Jeff at Caerdroia and Wretchard at The Belmont Club offer some provocative speculation on the logic of escalation applied to a nuclearized war on terror. What, they ask, would or should be the response if, at some point in the not too distant future, Islamist terrorists succeed in obliterating an American city?
Wretchard argues that, once the threshold has been passed, the logic of escalation would almost inevitably lead to the complete destruction of the Islamic world. In his view the key question would be at what point we, the West, accepted the inevitable, and concluded the conflict on terms most favorable to ourselves. Jeff envisions us first applying massive retaliation against the most radical Islamist powers, then waiting to see how the second, third, and fourth tier Islamic nations reacted.
Though many readers might consider such speculations to be, in a word, insane, or, in a different word, MAD, they may be useful at least to the extent that they open a space for us to think about the supposedly unthinkable.
While Wretchard envisions the logic of escalation as unitary and inexorable, Jeff is more open to assessing this prospect of nuclear war, even nuclear war with terrorists, in more Clausewitzian terms - that is, as a continuation of politics by other means, and therefore susceptible to a political analysis. In a way the question comes down to whether or not the nuclear annihilation of an American city would mean the end of politics.

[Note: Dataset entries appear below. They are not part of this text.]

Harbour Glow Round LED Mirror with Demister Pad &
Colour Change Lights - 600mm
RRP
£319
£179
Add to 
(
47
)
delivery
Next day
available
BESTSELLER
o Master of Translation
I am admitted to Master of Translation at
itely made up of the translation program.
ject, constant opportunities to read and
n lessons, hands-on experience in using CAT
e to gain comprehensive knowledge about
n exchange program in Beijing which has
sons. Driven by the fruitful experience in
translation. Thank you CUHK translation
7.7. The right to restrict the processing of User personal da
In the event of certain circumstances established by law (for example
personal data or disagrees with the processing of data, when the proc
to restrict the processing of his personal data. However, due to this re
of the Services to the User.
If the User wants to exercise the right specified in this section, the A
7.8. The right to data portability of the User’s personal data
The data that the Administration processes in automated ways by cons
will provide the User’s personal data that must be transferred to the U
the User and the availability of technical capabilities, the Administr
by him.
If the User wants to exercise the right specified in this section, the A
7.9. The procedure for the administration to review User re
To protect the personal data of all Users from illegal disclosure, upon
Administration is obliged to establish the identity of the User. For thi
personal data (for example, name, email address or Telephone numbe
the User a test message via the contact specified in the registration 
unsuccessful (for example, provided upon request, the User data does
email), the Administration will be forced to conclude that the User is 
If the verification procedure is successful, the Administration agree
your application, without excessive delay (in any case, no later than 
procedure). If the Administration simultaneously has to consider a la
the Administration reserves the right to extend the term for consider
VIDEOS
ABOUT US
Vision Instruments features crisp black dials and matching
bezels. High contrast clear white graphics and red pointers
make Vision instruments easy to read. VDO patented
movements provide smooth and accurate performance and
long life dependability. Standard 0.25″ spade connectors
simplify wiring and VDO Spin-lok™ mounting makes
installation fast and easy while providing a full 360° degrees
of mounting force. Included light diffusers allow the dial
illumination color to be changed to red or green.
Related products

I believe the war on terror remains political, and would remain so even under the extreme circumstances envisioned by these other writers. I also see no reason to accept Wretchard's assumptions, however interesting they may be, when they lead him to imagine Islamic terrorists launching repeated nuclear attacks in an attempt to "carry out the execution" of condemned America, even while America is busily obliterating the Islamic world on the inexorable way to a final solution.
The aims of the Islamists may seem fantastical and absurd to us, but they remain political and strategic: Their primary objectives focus on the Islamic world itself and their position within it against whatever forces of relative moderation. For the longer term vis-a-vis the West, they believe themselves directed to seek the conversion or enslavement of non-Muslims, not genocide for its own sake.
Whatever a nuclear-armed Al Qaeda chose for their first "demonstration," it would be for the sake of delivering or reinforcing political demands and advancing a power-political agenda, not merely for the sake of murdering infidels - just as the 9/11 attacks had political purposes that went far beyond decreasing the infidel population by several thousand. If in the future Al Qaeda overreaches even further, then the US might respond with massive retaliation of some kind, but, even then, our aims would very likely remain political up to and including the point where we believed the survival of the nation was in jeopardy.